|Wilhelmina (Schalin) Lange, Grandma Lange, in the living room of their|
farmhouse doing what she loved best, fine embroidery. Personal collection
My mother began sewing when she was just a young slip of a girl and made her first dress when she was nine years old. She had tailor-quality sewing skills and could make bound button holes and all types of difficult pockets. My kindergarten teacher had spent the previous summer in Scotland and came home with several bolts of beautiful tweeds and heathered wool fabrics. One day she commented on my lovely dresses and dotted Swiss pinafores. I told her my Mother made all my clothes. (She sewed practically all summer for a new school year.) Mrs. Huth asked my mother to make her suits from the fabric she brought back from Scotland. Mom made three suits and said until the day she died that her tailoring got me through kindergarten!
Mom taught me how to embroider during the summer of 1965 when my cousin's family left for Iran and I was feeling very lonely without my best playmate, Joyce.

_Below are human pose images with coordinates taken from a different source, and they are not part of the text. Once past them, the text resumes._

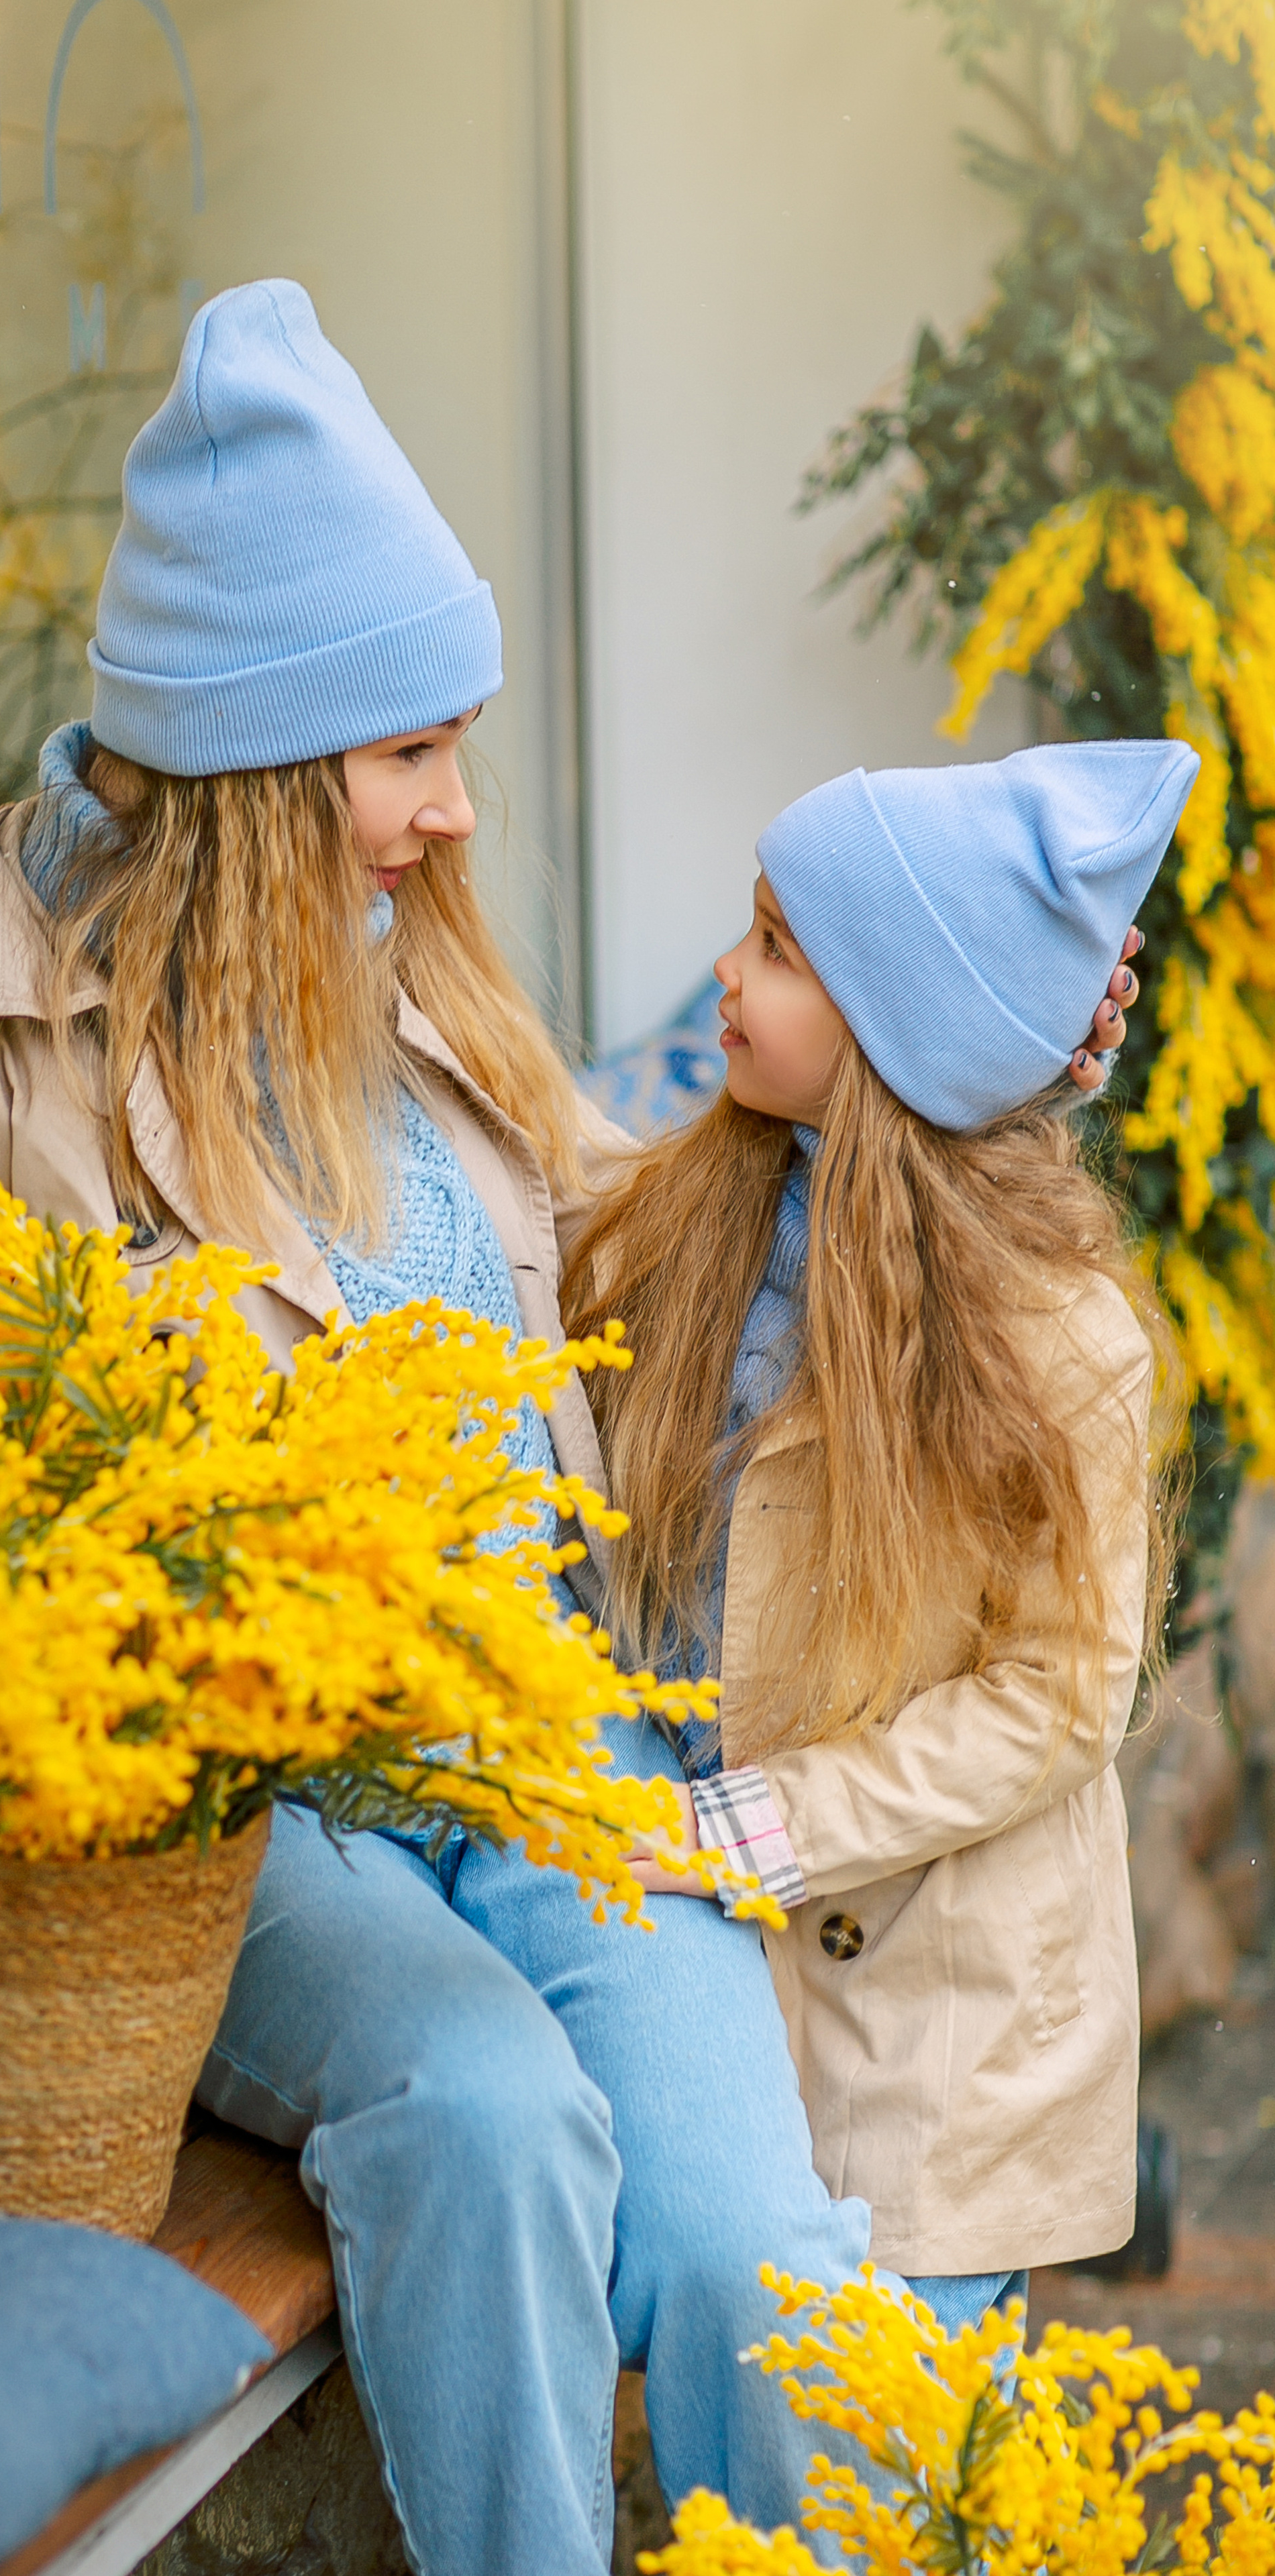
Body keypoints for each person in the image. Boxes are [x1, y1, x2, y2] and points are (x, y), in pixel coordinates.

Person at [0, 282, 1145, 2576]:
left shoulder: (416, 994)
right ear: (265, 759)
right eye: (412, 752)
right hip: (252, 1815)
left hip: (554, 1754)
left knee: (746, 2253)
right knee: (493, 2117)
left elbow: (685, 1228)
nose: (455, 808)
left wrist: (970, 1049)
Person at [568, 739, 1190, 2358]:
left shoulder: (1051, 1340)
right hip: (728, 1964)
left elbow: (1057, 1701)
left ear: (895, 1033)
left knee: (885, 2476)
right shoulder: (687, 1221)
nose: (720, 973)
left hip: (938, 2031)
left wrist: (760, 1821)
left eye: (775, 947)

I worked on a large cross-stitch piece that took all summer to finish. It was amazingly sloppy at the bottom, where I started, but by the end of the summer my stitching was almost as good as Mom's.
|Mom's cutwork pillowcases, which she embroidered when she was 12|
years old; personal collection
Though Mom made a baby quilt for me with appliqué and embroidery, she really didn't start quilting until much later in life. Dad's Mom lived next door and began quilting. Dad made her a quilting frame she kept in her screen porch/sunroom and Mom decided to re-teach herself how to quilt. It would a good way to visit with her mother-in-law and the frame Dad made would get more use. Of course, she began with one of the most difficult patterns, Cathedral Windows.
|Mom's Cathedral Window quilt, which I use from time to time in a guest|
room with her cutwork pillowcases; personal collection
The second quilt I have is one Mom and I made. I did the cross-stitch panels of wild flowers and she did the quilt assembly and sewed the bed skirt in a coordinating fabric. This quilt was on my bed for much of my single life and then did duty in a guest bedroom in our two houses.
|Our cross-stitch wildflower quilt in the guest room of the house in which|
we lived from 1988-2004; personal collection
|A guest bedroom in our current home right after we moved in 2004; personal|
All the furniture and the rug from this room were recently sold through Craig's List as we are getting ready to turn this room into a master bedroom walk-in closet. The quilt and bedskirt, however, have been saved. I'm hoping my nephew's wife will one day want them for my only (to date) grand niece when she is ready for a big girl bed. If she does not want the quilt, perhaps my youngest nephew and his wife will someday have a baby girl!
Jeanne Byran Insalaco, author of Everyone Has a Story, challenged fellow geneabloggers to write about their family heirlooms during the month of November.